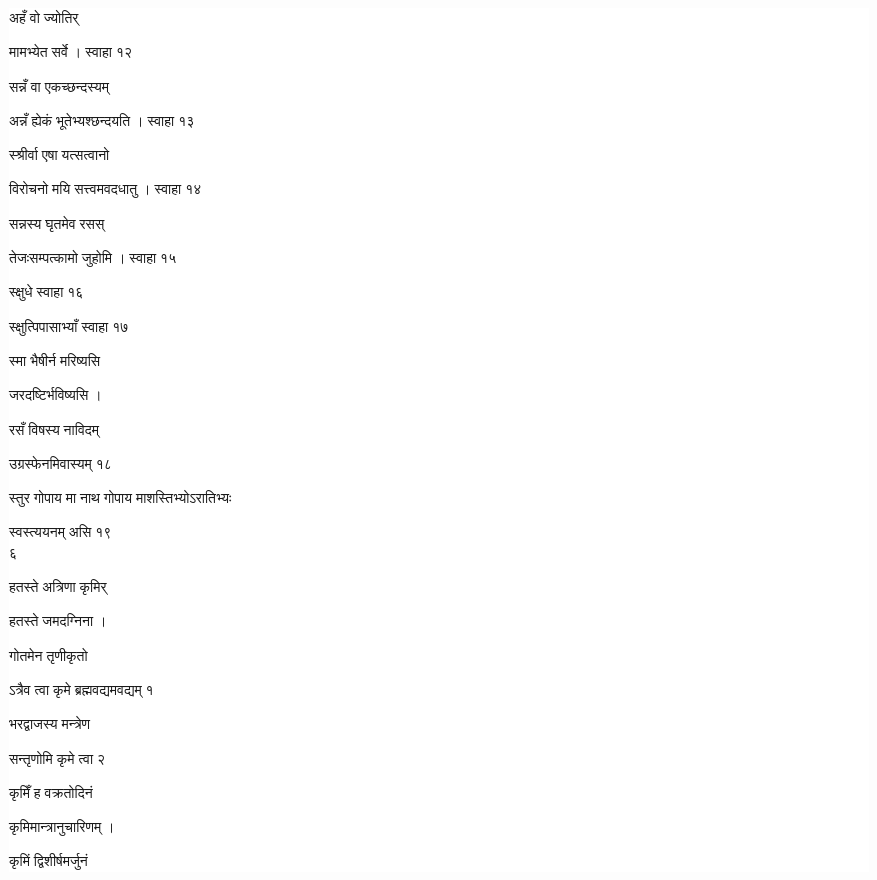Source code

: अहँ वो ज्योतिर्

मामभ्येत सर्वे । स्वाहा १२

 

सन्नँ वा एकच्छन्दस्यम्

अन्नँ ह्येकं भूतेभ्यश्छन्दयति । स्वाहा १३

 

स्श्रीर्वा एषा यत्सत्वानो

विरोचनो मयि सत्त्वमवदधातु । स्वाहा १४

 

सन्नस्य घृतमेव रसस्

तेजःसम्पत्कामो जुहोमि । स्वाहा १५

 

स्क्षुधे स्वाहा १६

 

स्क्षुत्पिपासाभ्याँ स्वाहा १७

 

स्मा भैषीर्न मरिष्यसि

जरदष्टिर्भविष्यसि । 

रसँ विषस्य नाविदम्

उग्रस्फेनमिवास्यम् १८

 

स्तुर गोपाय मा नाथ गोपाय माशस्तिभ्योऽरातिभ्यः

स्वस्त्ययनम् असि १९   
६

 

हतस्ते अत्रिणा कृमिर्

हतस्ते जमदग्निना । 

गोतमेन तृणीकृतो

ऽत्रैव त्वा कृमे ब्रह्मवद्यमवद्यम् १

 

भरद्वाजस्य मन्त्रेण

सन्तृणोमि कृमे त्वा २

 

कृमिँ ह वक्रतोदिनं

कृमिमान्त्रानुचारिणम् । 

कृमिं द्विशीर्षमर्जुनं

---*---

GOAL OF THE EXERCISE - The required answer is the line with "सन्नँ वा एकच्छन्दस्यम्" plus every line after it to the end of the entries above, transcribed exactly.

REPLY -
सन्नँ वा एकच्छन्दस्यम्

अन्नँ ह्येकं भूतेभ्यश्छन्दयति । स्वाहा १३

 

स्श्रीर्वा एषा यत्सत्वानो

विरोचनो मयि सत्त्वमवदधातु । स्वाहा १४

 

सन्नस्य घृतमेव रसस्

तेजःसम्पत्कामो जुहोमि । स्वाहा १५

 

स्क्षुधे स्वाहा १६

 

स्क्षुत्पिपासाभ्याँ स्वाहा १७

 

स्मा भैषीर्न मरिष्यसि

जरदष्टिर्भविष्यसि । 

रसँ विषस्य नाविदम्

उग्रस्फेनमिवास्यम् १८

 

स्तुर गोपाय मा नाथ गोपाय माशस्तिभ्योऽरातिभ्यः

स्वस्त्ययनम् असि १९   
६

 

हतस्ते अत्रिणा कृमिर्

हतस्ते जमदग्निना । 

गोतमेन तृणीकृतो

ऽत्रैव त्वा कृमे ब्रह्मवद्यमवद्यम् १

 

भरद्वाजस्य मन्त्रेण

सन्तृणोमि कृमे त्वा २

 

कृमिँ ह वक्रतोदिनं

कृमिमान्त्रानुचारिणम् । 

कृमिं द्विशीर्षमर्जुनं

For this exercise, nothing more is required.